### Required action
Search the records for "Imóvel" and copy each line that holds it.

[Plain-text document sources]
######

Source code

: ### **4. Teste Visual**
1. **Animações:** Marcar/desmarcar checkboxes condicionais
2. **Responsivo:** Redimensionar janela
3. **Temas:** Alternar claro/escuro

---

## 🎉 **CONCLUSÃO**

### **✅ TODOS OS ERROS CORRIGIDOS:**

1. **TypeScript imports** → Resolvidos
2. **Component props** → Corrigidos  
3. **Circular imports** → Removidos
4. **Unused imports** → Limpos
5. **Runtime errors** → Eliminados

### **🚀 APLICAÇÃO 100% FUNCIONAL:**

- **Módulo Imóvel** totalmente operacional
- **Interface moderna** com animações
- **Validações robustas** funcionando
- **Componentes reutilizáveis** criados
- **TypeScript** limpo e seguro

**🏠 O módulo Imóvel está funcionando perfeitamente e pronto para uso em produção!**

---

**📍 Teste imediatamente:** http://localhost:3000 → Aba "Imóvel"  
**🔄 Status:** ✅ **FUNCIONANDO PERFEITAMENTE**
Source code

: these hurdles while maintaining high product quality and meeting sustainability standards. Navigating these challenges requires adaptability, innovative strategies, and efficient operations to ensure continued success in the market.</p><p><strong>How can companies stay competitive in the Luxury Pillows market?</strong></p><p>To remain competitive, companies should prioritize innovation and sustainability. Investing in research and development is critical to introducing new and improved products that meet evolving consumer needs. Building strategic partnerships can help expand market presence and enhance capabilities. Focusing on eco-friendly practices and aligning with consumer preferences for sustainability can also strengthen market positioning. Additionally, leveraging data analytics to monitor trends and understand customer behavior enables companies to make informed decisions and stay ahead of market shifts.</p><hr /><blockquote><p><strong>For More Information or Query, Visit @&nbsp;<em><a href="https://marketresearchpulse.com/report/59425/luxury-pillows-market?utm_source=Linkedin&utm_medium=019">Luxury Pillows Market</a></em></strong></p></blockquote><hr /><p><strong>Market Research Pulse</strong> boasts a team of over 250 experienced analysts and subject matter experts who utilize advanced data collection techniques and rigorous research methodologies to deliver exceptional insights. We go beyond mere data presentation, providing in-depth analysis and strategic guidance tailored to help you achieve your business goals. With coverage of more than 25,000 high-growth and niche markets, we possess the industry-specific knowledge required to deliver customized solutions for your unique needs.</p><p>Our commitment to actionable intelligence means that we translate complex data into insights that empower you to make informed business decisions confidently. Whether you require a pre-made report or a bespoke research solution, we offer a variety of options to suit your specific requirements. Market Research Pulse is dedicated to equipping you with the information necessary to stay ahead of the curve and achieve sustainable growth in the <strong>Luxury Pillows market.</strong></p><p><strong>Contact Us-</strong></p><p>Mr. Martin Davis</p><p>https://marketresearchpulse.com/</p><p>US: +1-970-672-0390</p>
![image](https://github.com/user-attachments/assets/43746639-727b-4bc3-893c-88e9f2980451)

######

### Answer to this task
- **Módulo Imóvel** totalmente operacional
**🏠 O módulo Imóvel está funcionando perfeitamente e pronto para uso em produção!**
**📍 Teste imediatamente:** http://localhost:3000 → Aba "Imóvel"  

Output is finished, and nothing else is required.